## About this task
Your task is to copy each line of the records that includes the string "mostly".

Stored data
+===+
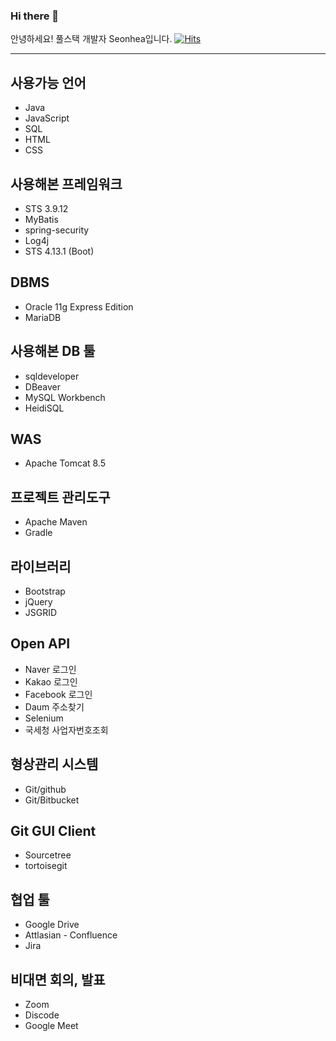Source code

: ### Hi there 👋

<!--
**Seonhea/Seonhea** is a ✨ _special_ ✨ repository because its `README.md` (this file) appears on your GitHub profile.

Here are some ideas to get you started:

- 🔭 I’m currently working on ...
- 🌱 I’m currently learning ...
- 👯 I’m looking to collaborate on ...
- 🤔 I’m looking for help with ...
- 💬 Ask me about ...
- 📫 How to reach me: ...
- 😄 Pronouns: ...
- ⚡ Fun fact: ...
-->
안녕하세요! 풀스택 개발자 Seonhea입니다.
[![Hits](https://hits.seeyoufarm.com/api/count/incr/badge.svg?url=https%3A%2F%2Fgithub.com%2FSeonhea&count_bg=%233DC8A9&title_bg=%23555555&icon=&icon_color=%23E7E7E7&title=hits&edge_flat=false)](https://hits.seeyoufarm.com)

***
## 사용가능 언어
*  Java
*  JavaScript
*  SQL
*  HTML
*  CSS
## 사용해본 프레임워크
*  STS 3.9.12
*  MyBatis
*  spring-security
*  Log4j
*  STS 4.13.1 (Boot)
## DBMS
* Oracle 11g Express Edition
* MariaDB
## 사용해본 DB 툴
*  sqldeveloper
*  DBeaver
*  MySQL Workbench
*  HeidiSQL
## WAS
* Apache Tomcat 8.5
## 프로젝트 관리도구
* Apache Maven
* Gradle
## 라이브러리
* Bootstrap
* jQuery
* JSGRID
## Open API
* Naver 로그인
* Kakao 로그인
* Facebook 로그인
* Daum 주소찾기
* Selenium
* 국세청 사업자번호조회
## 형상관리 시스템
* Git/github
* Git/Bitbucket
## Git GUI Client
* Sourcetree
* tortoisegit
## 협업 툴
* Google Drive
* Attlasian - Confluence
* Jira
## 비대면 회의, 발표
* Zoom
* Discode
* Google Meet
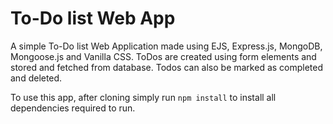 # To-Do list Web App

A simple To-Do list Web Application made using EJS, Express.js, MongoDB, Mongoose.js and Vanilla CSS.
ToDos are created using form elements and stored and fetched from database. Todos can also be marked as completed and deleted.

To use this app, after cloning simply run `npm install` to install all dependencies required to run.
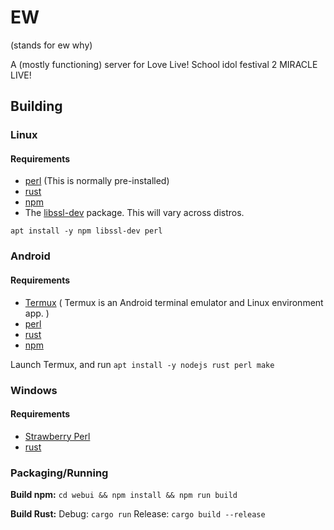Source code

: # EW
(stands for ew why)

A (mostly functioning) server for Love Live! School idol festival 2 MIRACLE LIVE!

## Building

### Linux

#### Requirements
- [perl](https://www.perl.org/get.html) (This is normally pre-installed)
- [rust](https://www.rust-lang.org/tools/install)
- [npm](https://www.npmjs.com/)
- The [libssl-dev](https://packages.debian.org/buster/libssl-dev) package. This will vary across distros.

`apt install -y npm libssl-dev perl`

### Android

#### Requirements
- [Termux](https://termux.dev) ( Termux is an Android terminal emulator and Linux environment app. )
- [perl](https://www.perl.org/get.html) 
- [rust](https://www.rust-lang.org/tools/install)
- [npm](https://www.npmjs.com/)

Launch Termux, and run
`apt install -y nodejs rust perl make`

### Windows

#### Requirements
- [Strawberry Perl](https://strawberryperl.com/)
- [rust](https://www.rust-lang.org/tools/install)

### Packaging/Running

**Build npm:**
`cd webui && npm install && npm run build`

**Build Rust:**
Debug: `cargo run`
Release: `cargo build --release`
+===+
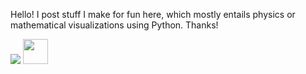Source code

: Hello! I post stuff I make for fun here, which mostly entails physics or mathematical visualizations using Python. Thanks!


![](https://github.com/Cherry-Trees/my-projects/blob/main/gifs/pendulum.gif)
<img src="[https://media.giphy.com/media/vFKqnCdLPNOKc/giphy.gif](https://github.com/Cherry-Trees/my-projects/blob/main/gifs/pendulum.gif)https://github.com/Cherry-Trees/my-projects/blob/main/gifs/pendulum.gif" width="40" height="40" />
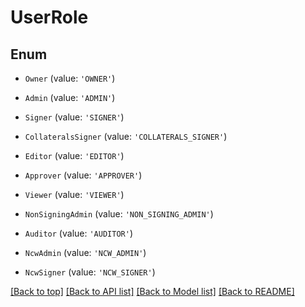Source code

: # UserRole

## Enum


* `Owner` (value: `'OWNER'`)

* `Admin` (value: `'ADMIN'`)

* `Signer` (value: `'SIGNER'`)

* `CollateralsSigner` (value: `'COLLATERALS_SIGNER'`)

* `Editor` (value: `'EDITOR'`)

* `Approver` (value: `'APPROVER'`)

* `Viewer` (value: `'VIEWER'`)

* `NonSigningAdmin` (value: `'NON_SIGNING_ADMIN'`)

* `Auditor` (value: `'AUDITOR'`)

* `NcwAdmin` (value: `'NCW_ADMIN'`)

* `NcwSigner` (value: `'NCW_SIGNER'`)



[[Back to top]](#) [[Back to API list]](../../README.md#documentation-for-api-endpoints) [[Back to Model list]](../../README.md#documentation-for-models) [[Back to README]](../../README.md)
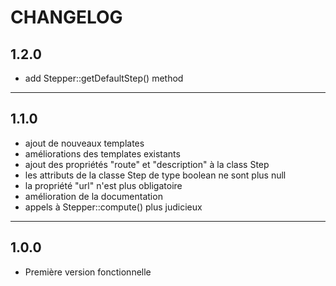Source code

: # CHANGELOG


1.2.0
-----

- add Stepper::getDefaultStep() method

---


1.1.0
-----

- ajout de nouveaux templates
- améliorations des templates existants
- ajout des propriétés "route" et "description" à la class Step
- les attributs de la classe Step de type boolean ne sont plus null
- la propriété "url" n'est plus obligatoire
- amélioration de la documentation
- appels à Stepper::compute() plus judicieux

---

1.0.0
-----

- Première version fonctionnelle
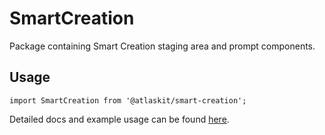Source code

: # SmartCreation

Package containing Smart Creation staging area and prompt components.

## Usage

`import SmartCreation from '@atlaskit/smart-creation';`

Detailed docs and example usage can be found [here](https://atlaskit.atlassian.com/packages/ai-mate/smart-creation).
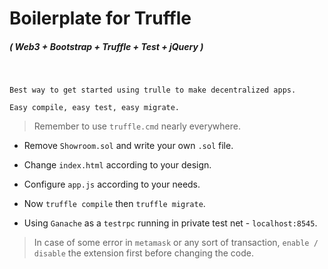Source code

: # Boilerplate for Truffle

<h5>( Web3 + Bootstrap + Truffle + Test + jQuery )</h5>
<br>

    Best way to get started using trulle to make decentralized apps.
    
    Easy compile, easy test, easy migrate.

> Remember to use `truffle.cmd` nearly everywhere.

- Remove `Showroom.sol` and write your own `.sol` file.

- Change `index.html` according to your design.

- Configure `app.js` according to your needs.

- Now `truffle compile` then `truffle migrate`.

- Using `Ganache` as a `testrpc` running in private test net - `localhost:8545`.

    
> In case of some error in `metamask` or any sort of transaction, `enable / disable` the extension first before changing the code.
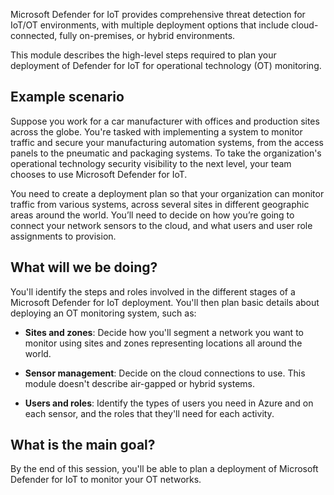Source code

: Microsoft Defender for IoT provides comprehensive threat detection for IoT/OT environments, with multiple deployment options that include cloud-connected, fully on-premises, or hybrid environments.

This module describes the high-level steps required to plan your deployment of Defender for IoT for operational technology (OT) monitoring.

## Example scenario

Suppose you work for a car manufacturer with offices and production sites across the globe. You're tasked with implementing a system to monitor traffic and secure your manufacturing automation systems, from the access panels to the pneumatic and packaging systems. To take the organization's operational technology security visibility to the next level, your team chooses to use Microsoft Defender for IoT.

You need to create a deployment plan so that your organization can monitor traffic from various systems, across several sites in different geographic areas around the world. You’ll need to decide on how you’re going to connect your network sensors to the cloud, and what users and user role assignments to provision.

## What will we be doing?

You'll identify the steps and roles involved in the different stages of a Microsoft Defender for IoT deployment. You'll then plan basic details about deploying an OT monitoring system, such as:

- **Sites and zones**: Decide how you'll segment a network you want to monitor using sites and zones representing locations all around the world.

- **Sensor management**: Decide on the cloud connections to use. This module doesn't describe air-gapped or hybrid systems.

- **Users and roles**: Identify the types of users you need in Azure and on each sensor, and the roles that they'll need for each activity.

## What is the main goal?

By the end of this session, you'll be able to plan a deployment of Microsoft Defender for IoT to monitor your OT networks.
+===+
## Answer area
A (mostly functioning) server for Love Live! School idol festival 2 MIRACLE LIVE!
: Hello! I post stuff I make for fun here, which mostly entails physics or mathematical visualizations using Python. Thanks!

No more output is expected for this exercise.